Il giorno dopo la grande bufera si cominciano a delineare i diversi scenari per il mondo senza Megaupload. Da una parte la difesa di Kim Schmitz fortemente decisa a restituire i server e le proprietà sequestrate al legittimo proprietario, dall'altra la giustizia americana, che attende l'estradizione dell'ex hacker dalla Nuova Zelanda per dare inizio ad uno dei processi più clamorosi dell'anno.

La difesa dell'impero di Megavideo e Megaupload si basa su un assunto molto semplice, al centro tra l'altro di discussioni accese anche in Italia: la responsabilità dei contenuti illegali ospitati sui server è solo ed esclusivamente da attribuire agli utenti che li hanno caricati.

In pratica Megavideo respinge ogni accusa di favoreggiamento per aver spinto gli iscritti a condividere materiale illegale che avrebbe attratto milioni di visitatori facendo lievitare esponenzialmente gli introiti pubblicitari. Di tutt'altro avviso è naturalmente il Dipartimento di Stato, che afferma di avere le prove di come Schmitz e il suo entourage fossero pienamente consapevoli dell'illegalità di molti dei contenuti ospitati e di come sostenessero fortemente questa pratica.

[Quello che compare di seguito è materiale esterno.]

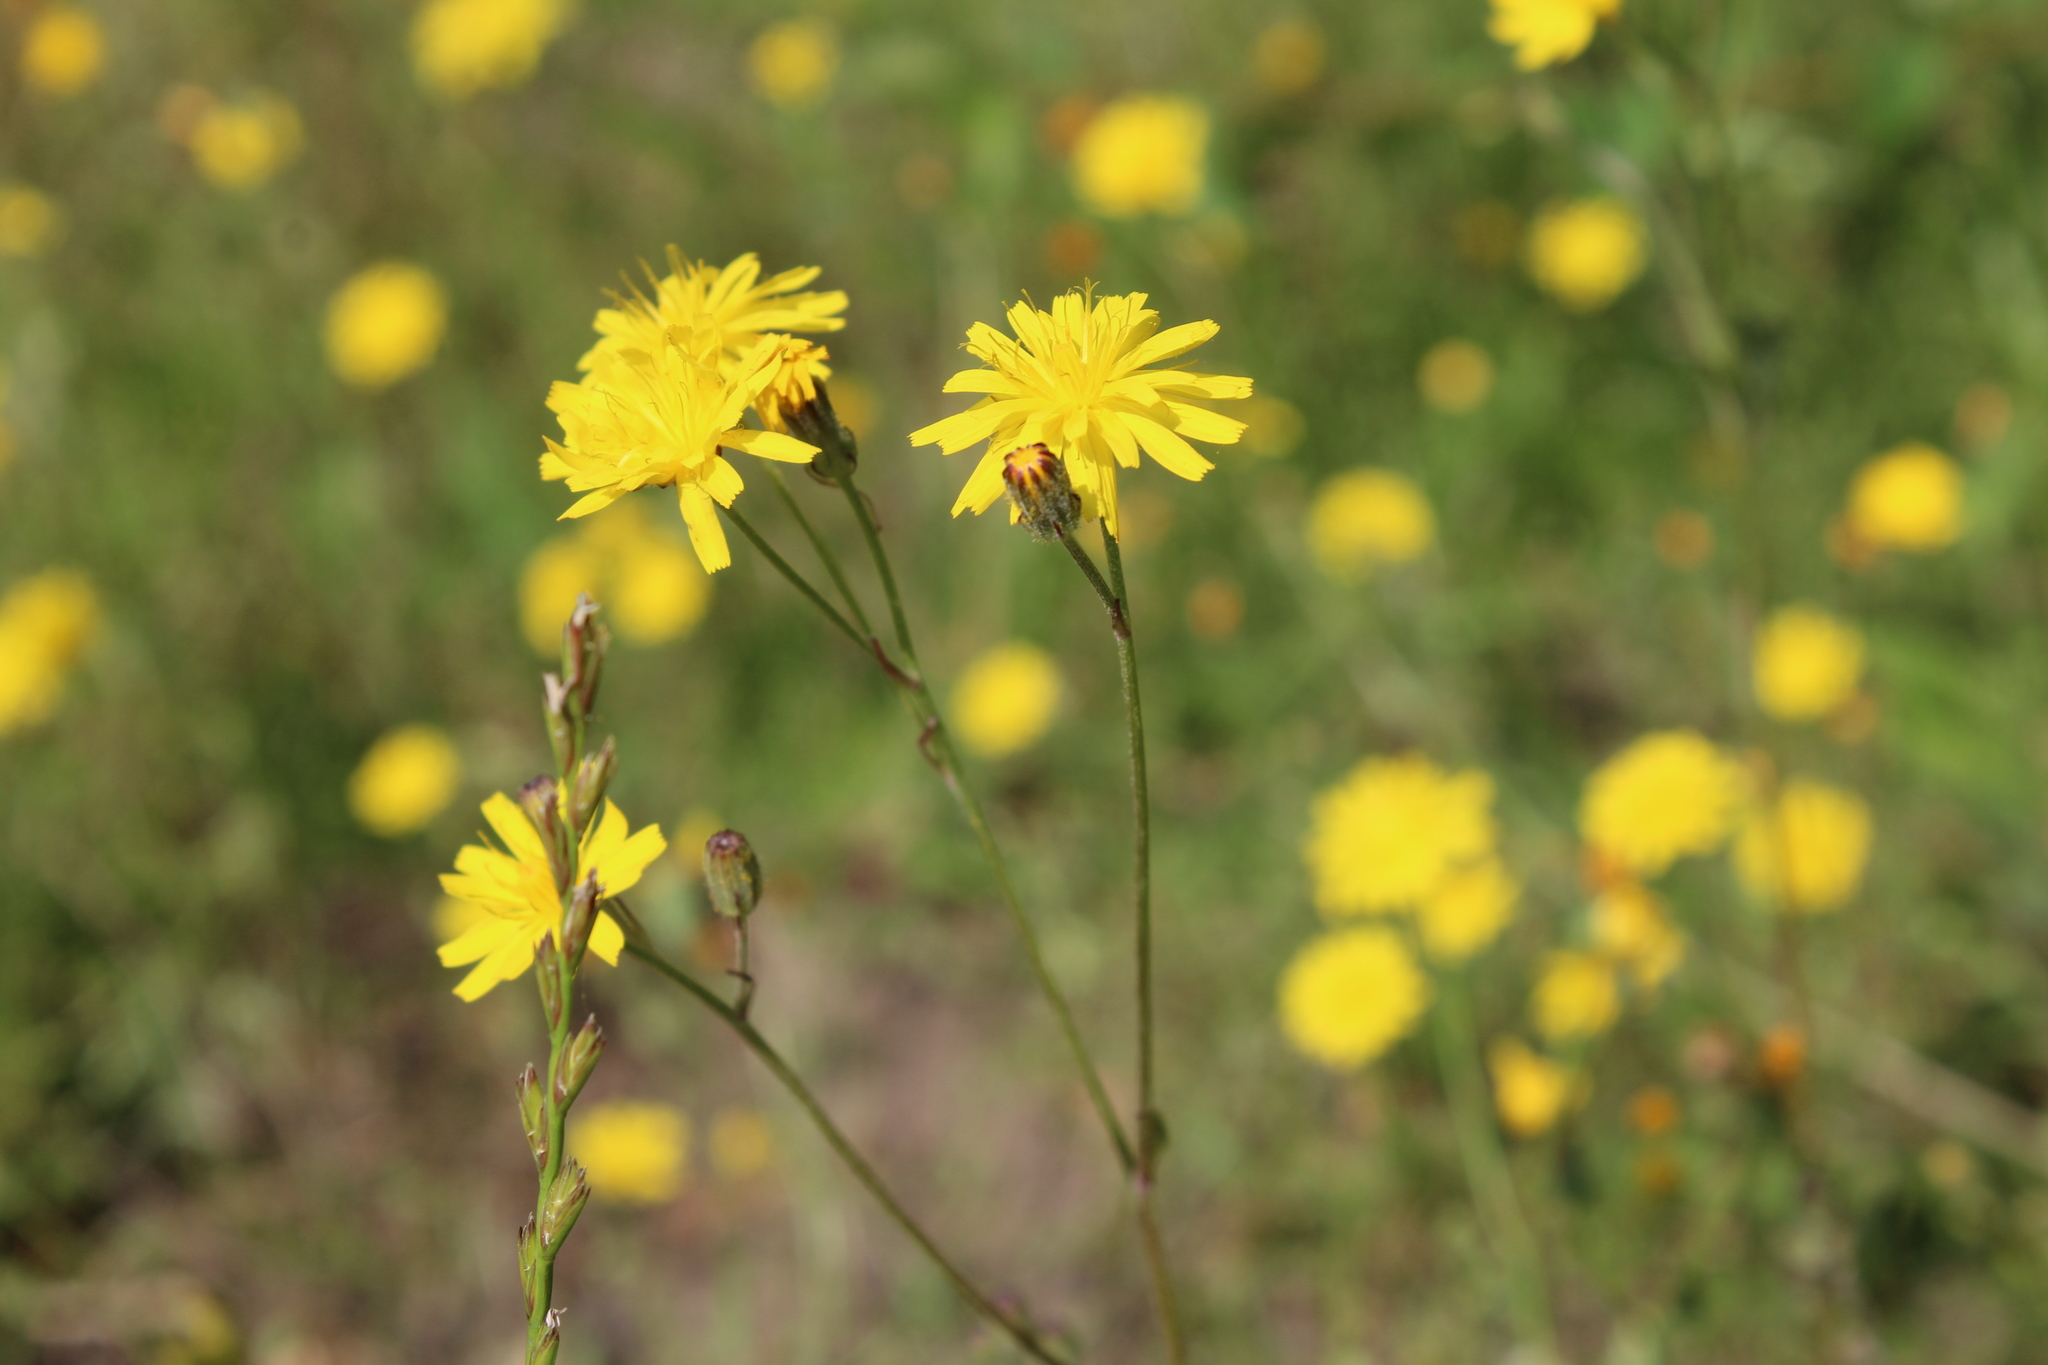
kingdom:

Quale che sia l'esito che avrà la battaglia giudiziaria, è estremamente difficile che per Schmitz non si aprano le porte del carcere, alla luce della sfilza di reati che gli sono stati contestati.

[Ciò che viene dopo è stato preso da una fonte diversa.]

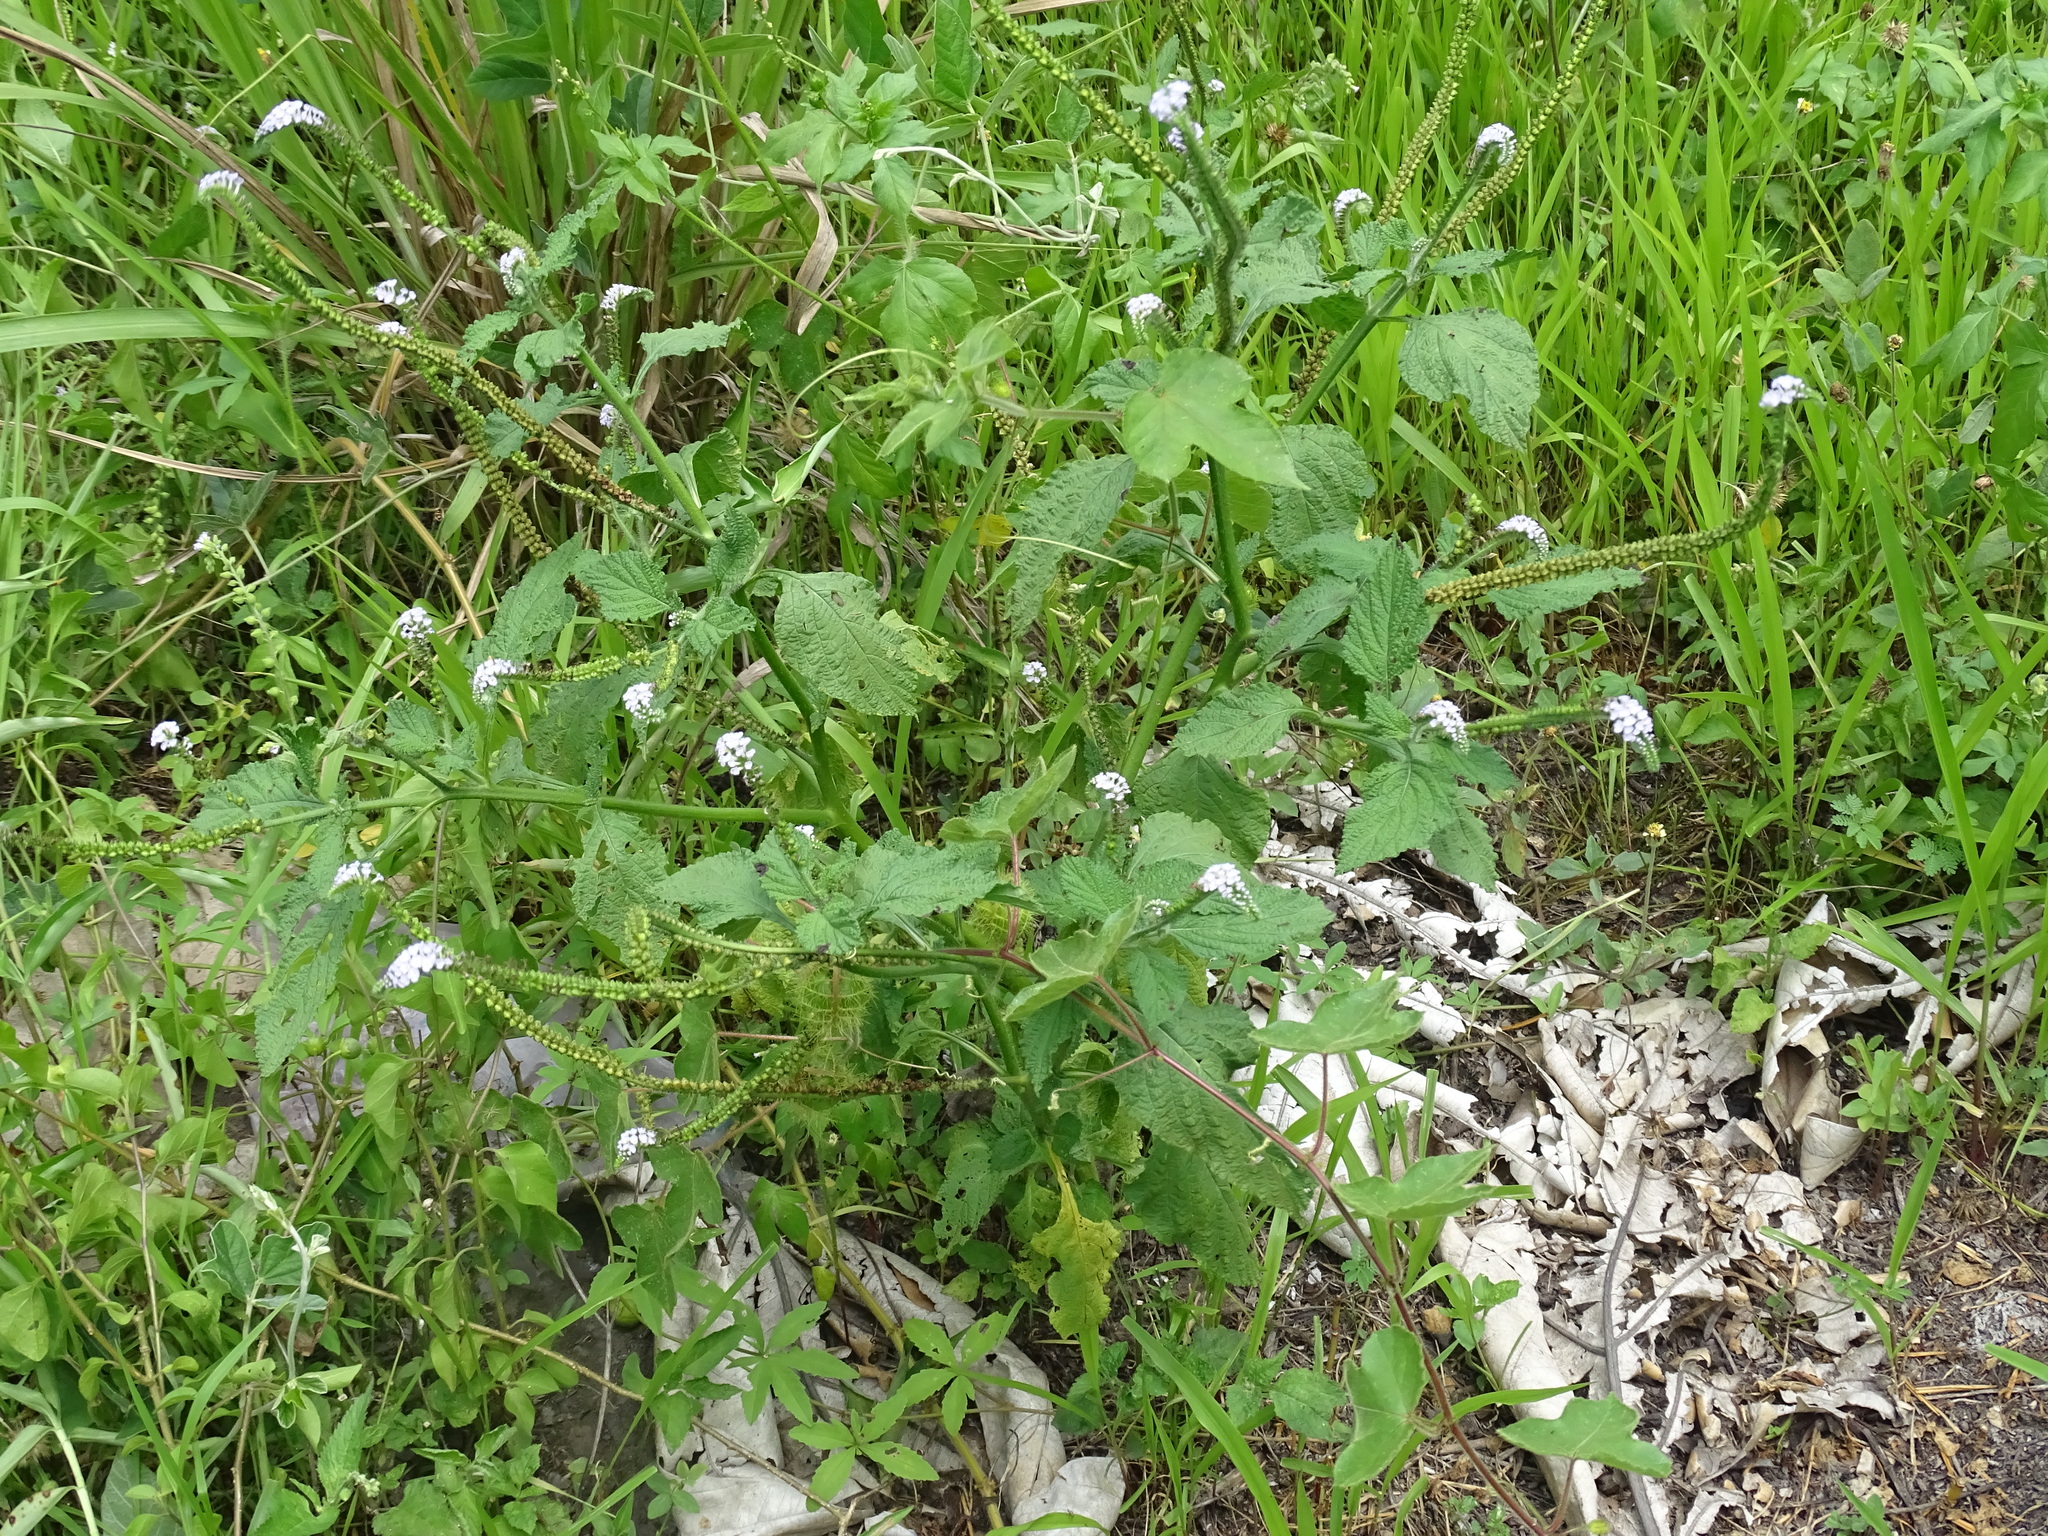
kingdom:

In difesa di Megavideo si è schierato persino il Partito Pirata Svedese, il gruppo di cyber attivisti che nel paese nord europeo è una vera e propria forza politica, che ha ricordato numerosissimi esempi di cancellazione da parte di Megavideo di materiali illegali caricati dagli utenti, nella speranza di evidenziare l'impegno che la società metteva nel debellare il problema.

In realtà, stando agli atti formali di accusa, la pratica di Megavideo e Megaupload non era quella della rimozione reale del contenuto, ma solo quella del link di riferimento. Tramite numerosi siti e programmi gratuiti disponibili facilmente in rete, era possibile rigenerare il link relativo al contenuto che tornava tranquillamente ad essere disponibile per gli utenti. In poche parole Megavideo “fingeva” di cancellare contenuti pirata mentre in realtà rimanevano inaccessibili per gli utenti solo per poche ore.

Intanto è tutta la rete ora a tremare. Megavideo infatti non rappresenta che la cima di un iceberg; esistono infatti migliaia di siti come quello fondato da Schmitz che offrono servizi di filesharing, molti dei quali ospitano contenuti protetti da diritti d'autore.

Megavideo era di certo il più celebre ed il più fornito ma sono in molti ora a temere interventi della polizia federale. FileServe e FileSonic, altri due siti molto usati dagli utenti, hanno deciso di sospendere ogni forma di caricamento file ed è probabile che a breve effettuino una bonifica totale dei contenuti ospitati, un atteggiamento che di sicuro verrà adottato anche da altri.

Le ricadute sul mondo della rete sono imprevedibili e di certo preoccupanti, ma anche il diritto internazionale viene chiamato in causa per chiarire se il Dipartimento di Stato Americano abbia agito secondo la legge. La bagarre anche in questo caso rappresenta uno dei problemi strutturali di internet; un servizio globale sottoposto a leggi nazionali.

Prendiamo ad esempio l'Italia, nazione in cui molti utenti erano iscritti a Megaupload con abbonamenti a pagamento ed utilizzavano il servizio per condividere file di qualsiasi natura, non per forza quindi coperti da diritti d'autore. Gli sventurati che hanno sottoscritto l'abbonamento, pur trovandosi in un paese che non ha aperto alcun procedimento legale nei confronti di Megavideo (anche se si vocifera di un intervento imminente della Polizia Italiana sui server, anticipato poi da quello dell'FBI), si sono trovati con i propri contenuti cancellati senza alcun motivo o messi sotto sequestro.

Inoltre altre accuse di tipo legale sono state mosse al Dipartimento di Stato in quanto né la sede legale né la nazionalità delle persone arrestate hanno nulla a che vedere con gli Stati Uniti, condizione che mette almeno in parte in discussione l'intervento extra territoriale portato avanti dai federali.

Il processo si annuncia comunque lungo e non privo di colpi di scena; soprattutto rappresenterà un precedente molto importante per le numerose cause che inevitabilmente arriveranno in futuro. La rete intanto rimane con il fiato sospeso.